小学生や中学初学年では表の面に英単語を書き、裏の面はその内容を表わす絵やイラストを書くカードが有効だ。ただ、それらは具体的な事象を示す語意ばかりになる。リンゴの絵とappleという単語の結びつきは有効だ。中学校の進んでからは、覚える単語も抽象的な語が増えるであろうから、表面には英語を裏面には日本語訳を記す方法が有効になっていく。いずれにせよ、学年が上がるにつれて絵やイラストは不要になり、裏面に日本語訳ばかりになる。そして、最終段階では、表の面に簡単な英語による定義を書いておくといい。それを見せながら、裏の面の語彙をあてさせる方法も可能だろう。

(2)カタカナ英語の活用
日本語にあるカタカナ英語を活用することは、たとえ意味が部分的にしか重ならない場合でも、英語学習に役立つ。指導にカタカナ英語を活用する際には、英語の原義との違いをしっかりと教えておく必要がある。

カタカナ英語には、発音や強勢の位置が日本語とは異なるもの(例えば、banana, vitamin, strike, guitarなど)、意味自体が日本語とは異なるもの(例えば、handleとハンドル、mansionとマンションなど)、日本式英語であるもの(例えば、ガソリンスタンド gas station、バックミラー rear-view mirror)などがある。

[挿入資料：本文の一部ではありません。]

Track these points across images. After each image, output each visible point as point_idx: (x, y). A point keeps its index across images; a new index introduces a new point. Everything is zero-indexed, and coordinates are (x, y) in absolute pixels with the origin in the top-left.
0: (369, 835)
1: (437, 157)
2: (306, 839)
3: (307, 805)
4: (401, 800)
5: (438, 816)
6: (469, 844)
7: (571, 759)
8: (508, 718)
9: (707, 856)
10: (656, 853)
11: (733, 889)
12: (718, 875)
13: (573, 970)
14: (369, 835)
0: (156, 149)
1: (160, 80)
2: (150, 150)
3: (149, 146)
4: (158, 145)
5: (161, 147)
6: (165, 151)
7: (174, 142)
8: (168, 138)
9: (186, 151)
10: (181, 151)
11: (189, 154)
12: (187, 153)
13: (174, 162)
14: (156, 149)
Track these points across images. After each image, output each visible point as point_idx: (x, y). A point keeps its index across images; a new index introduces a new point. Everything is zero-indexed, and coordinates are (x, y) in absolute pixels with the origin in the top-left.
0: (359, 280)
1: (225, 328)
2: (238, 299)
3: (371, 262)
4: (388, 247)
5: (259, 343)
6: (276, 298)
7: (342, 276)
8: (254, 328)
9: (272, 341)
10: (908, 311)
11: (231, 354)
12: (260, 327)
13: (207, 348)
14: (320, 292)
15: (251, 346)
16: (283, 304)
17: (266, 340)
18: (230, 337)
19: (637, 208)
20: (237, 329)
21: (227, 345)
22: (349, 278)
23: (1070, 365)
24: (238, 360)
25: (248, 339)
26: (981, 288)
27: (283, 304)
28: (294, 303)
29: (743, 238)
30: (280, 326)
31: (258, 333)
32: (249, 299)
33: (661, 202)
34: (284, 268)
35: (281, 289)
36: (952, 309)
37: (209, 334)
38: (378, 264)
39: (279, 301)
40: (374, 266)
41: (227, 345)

あるいは、子どもたちに発見学習として「町で外来語を見つけましょう」と宿題を出すのもよい。お店の名前や商品の名前などに使われる英語を探させるもの面白い。エレベーター、エスカレーター、スタッフ募集、クルー募集、インタビューなど町で見かける掲示にはたくさんの英語が使われている。それらを集めさせて、教室の中で、グループで意味を考える活動は有意義であろう。

(3)接頭辞や接尾辞の活用
ある程度の語彙力を備えている学習者には、語構成の知識を与えることは有効である。特にあまり頻度数が多くない語を教えるときは、語構成を活用し推測させる練習をするといい。例えば、re- (再び)という意味の接尾辞を教えるとよい。そこからreaction, recall, recycle, refresh などの単語をまとめて教えると、語彙どうしが有機的につながってゆく。-ment (名詞化する接尾辞)を教えると、appointment, department, improvement などがまとめて覚えられる。

接辞(接頭辞と接尾辞)を覚えると、次は語根を覚える方法へとつながる。この方法は、かなり知的関心が高くなってゆく高校生以降に教えると有効である。丸い(circle)を覚えることで、cycle, recycle, circus, bicycle などの単語をまとめて覚えられる。